## [DATASET EXTRACT]
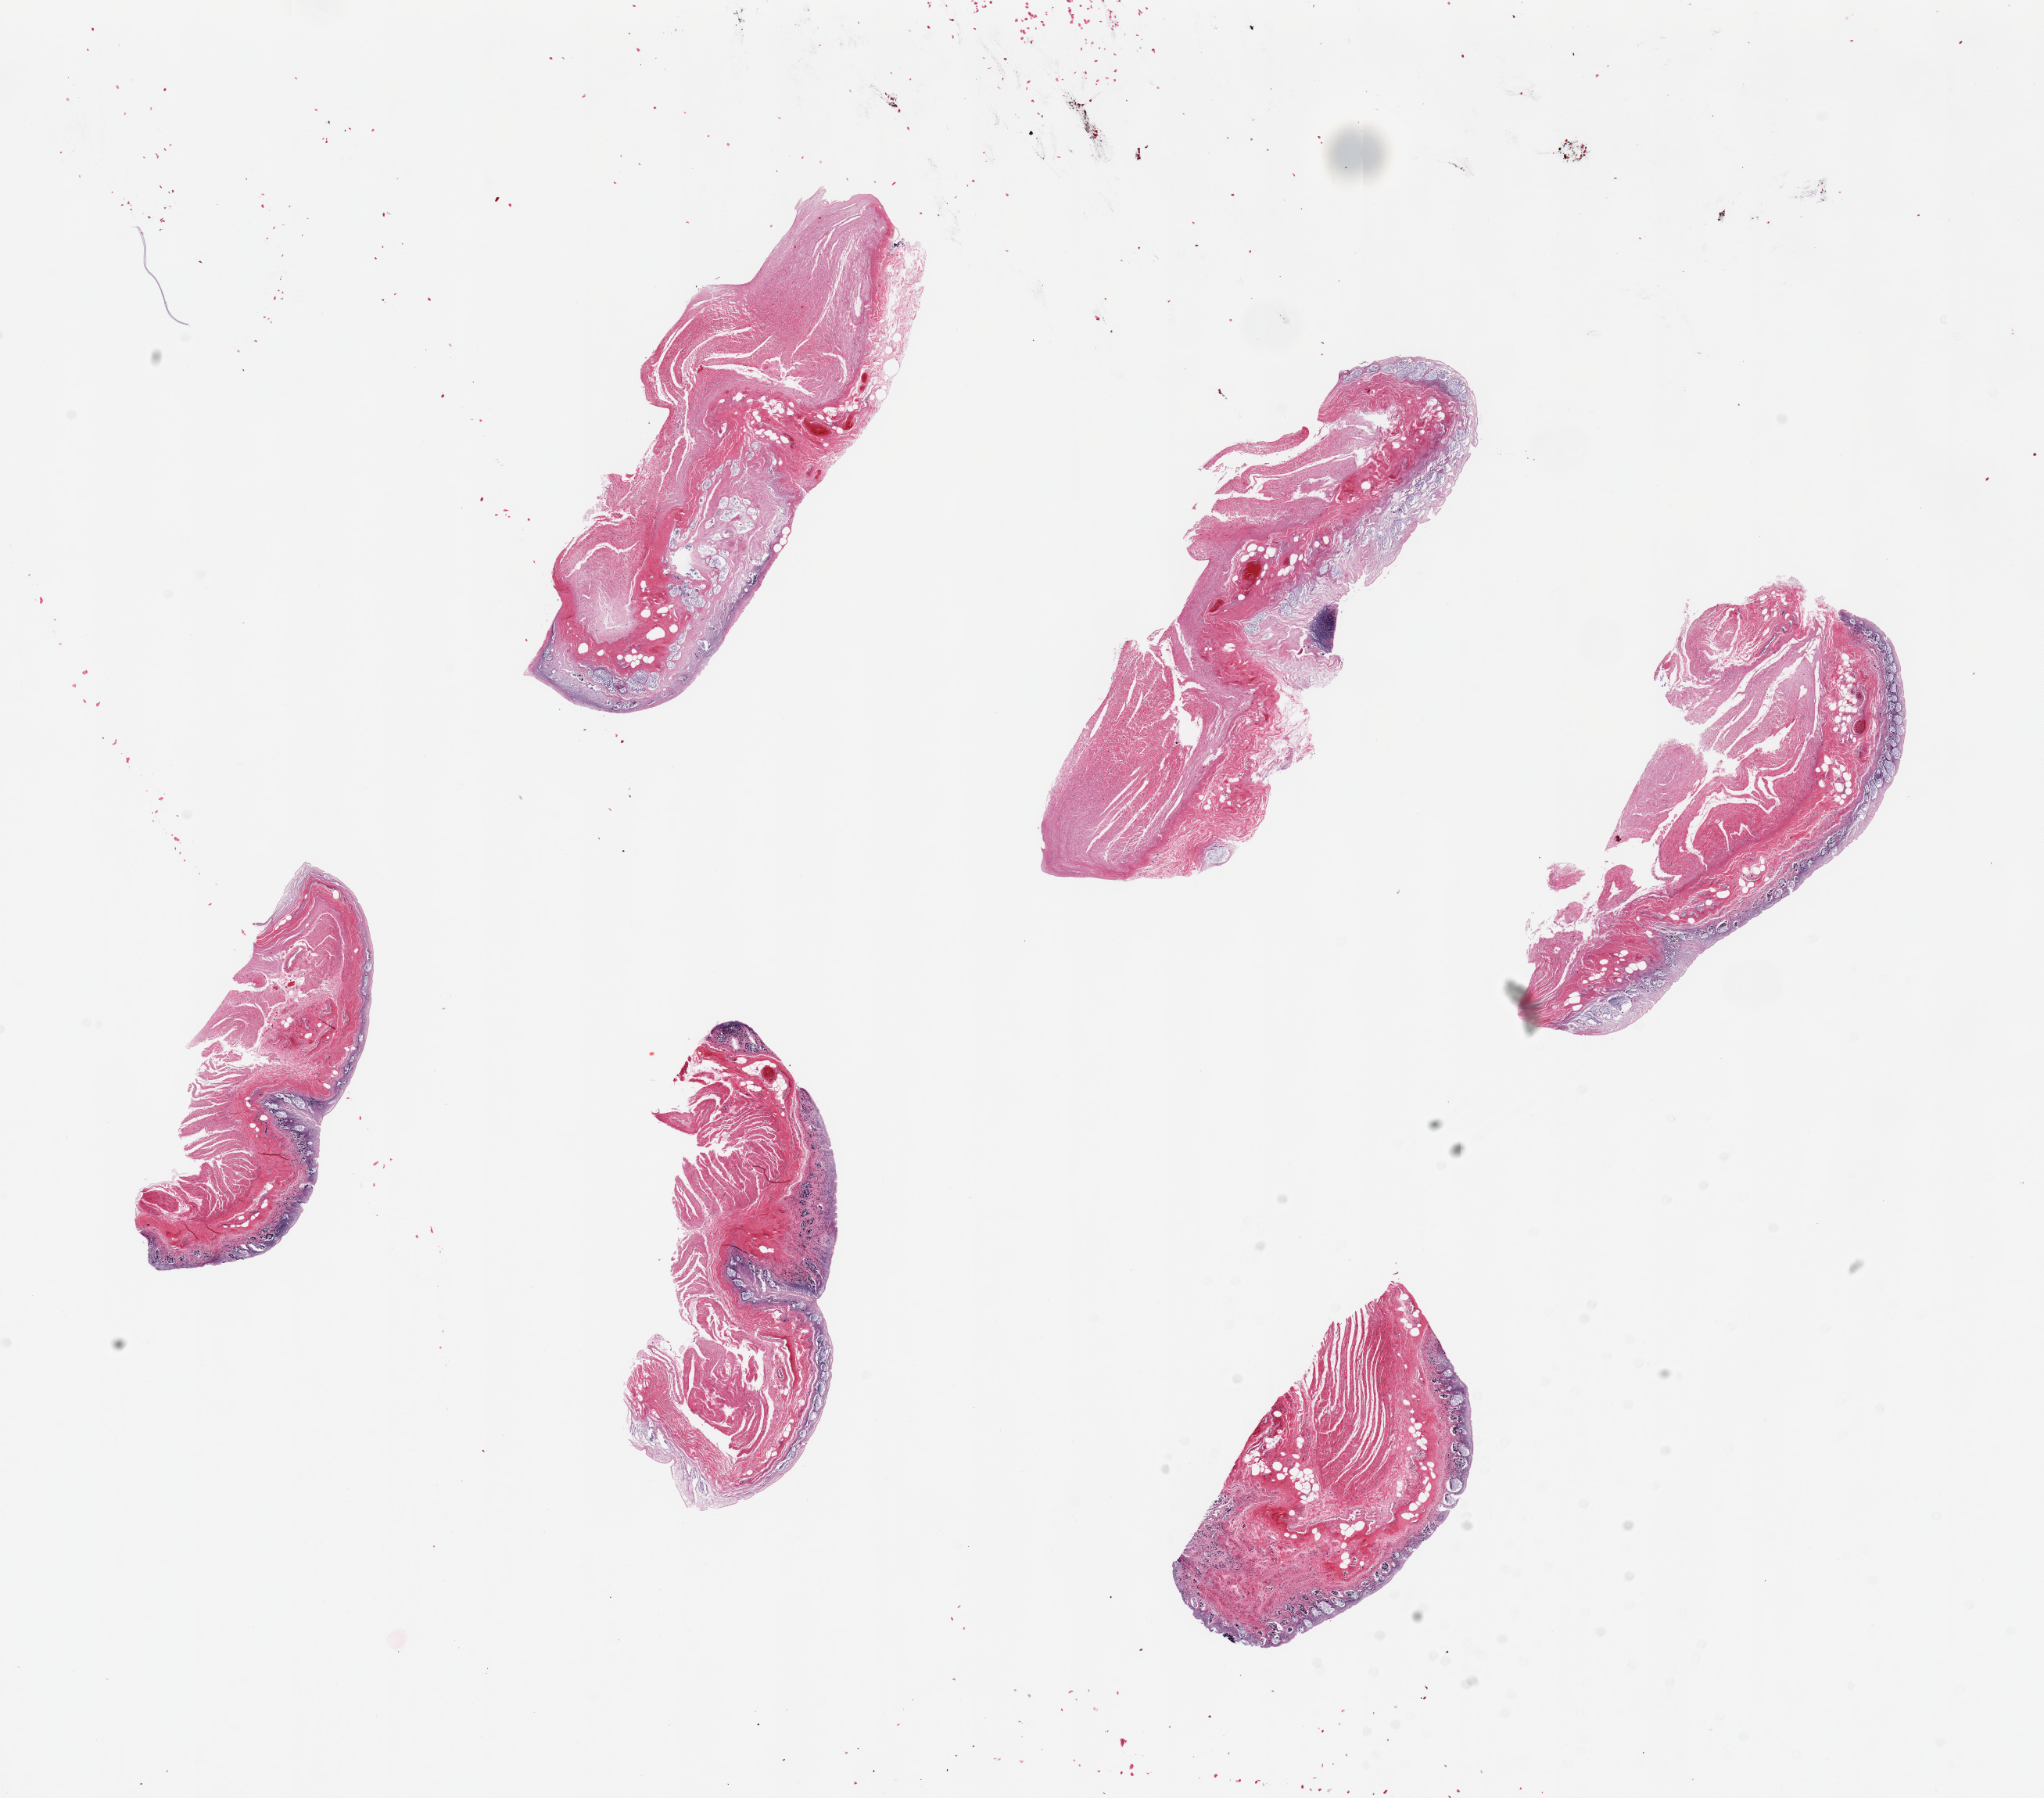
Whole-slide image, hematoxylin and eosin (H&E) stain, whole scanned area (about 20.7 x 18.2 mm) shown as a low-resolution overview; PAXgene-fixed, paraffin-embedded tissue; sampled site (target tissue): sigmoid colon; tissue donor sample. Male donor.
Reviewer comment on this tissue sample: 6 pieces, up to 6.5x2mm; mucosa (unwanted) and muscle (target) in all pieces.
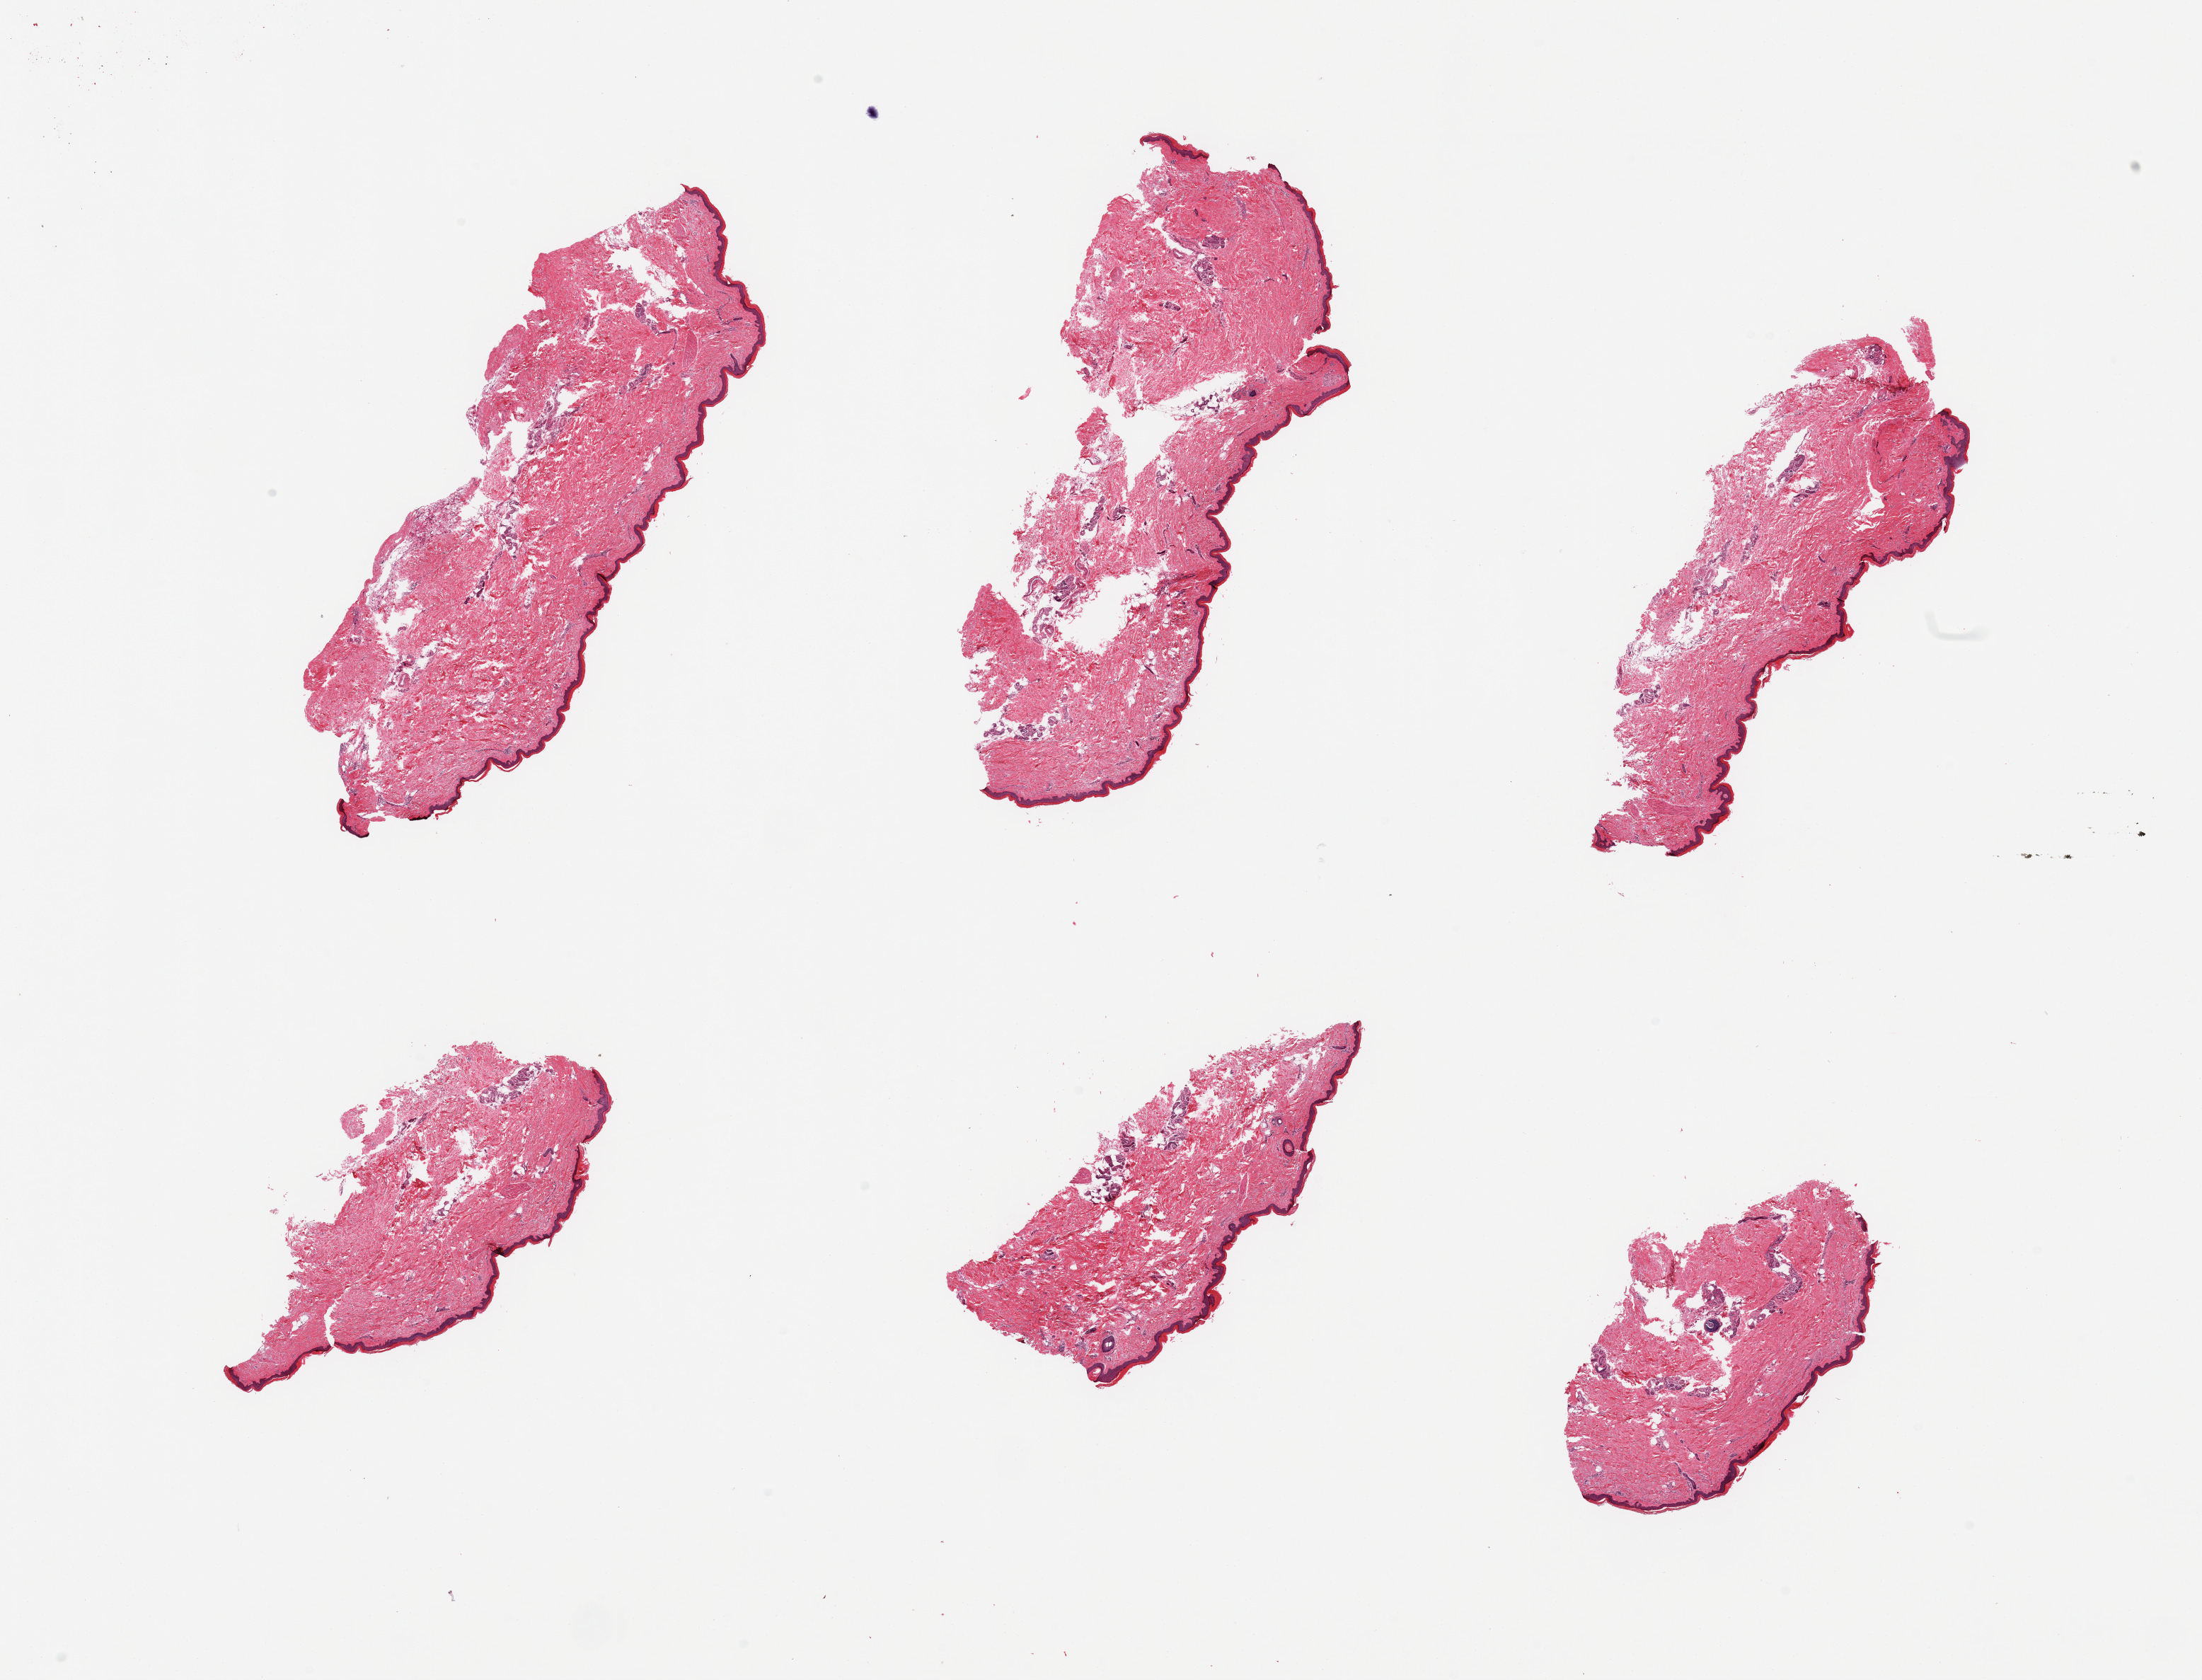
Whole-slide image, H&E stain, a low-resolution overview of the entire scanned area, about 24.6 x 18.8 mm (acquisition: 20x scan), PAXgene-fixed paraffin-embedded (PFPE) section, sampled site (target tissue): skin of lower leg, tissue donor sample.
Reviewer comment on this tissue sample: 6 pieces; well trimmed; 5% dermal fat.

## [EXERCISE DIRECTIONS]
Transcribe all lines above exactly, skipping pictures.

## [TASK SOLUTION]
Whole-slide image, hematoxylin and eosin (H&E) stain, whole scanned area (about 20.7 x 18.2 mm) shown as a low-resolution overview; PAXgene-fixed, paraffin-embedded tissue; sampled site (target tissue): sigmoid colon; tissue donor sample. Male donor.
Reviewer comment on this tissue sample: 6 pieces, up to 6.5x2mm; mucosa (unwanted) and muscle (target) in all pieces.
Whole-slide image, H&E stain, a low-resolution overview of the entire scanned area, about 24.6 x 18.8 mm (acquisition: 20x scan), PAXgene-fixed paraffin-embedded (PFPE) section, sampled site (target tissue): skin of lower leg, tissue donor sample.
Reviewer comment on this tissue sample: 6 pieces; well trimmed; 5% dermal fat.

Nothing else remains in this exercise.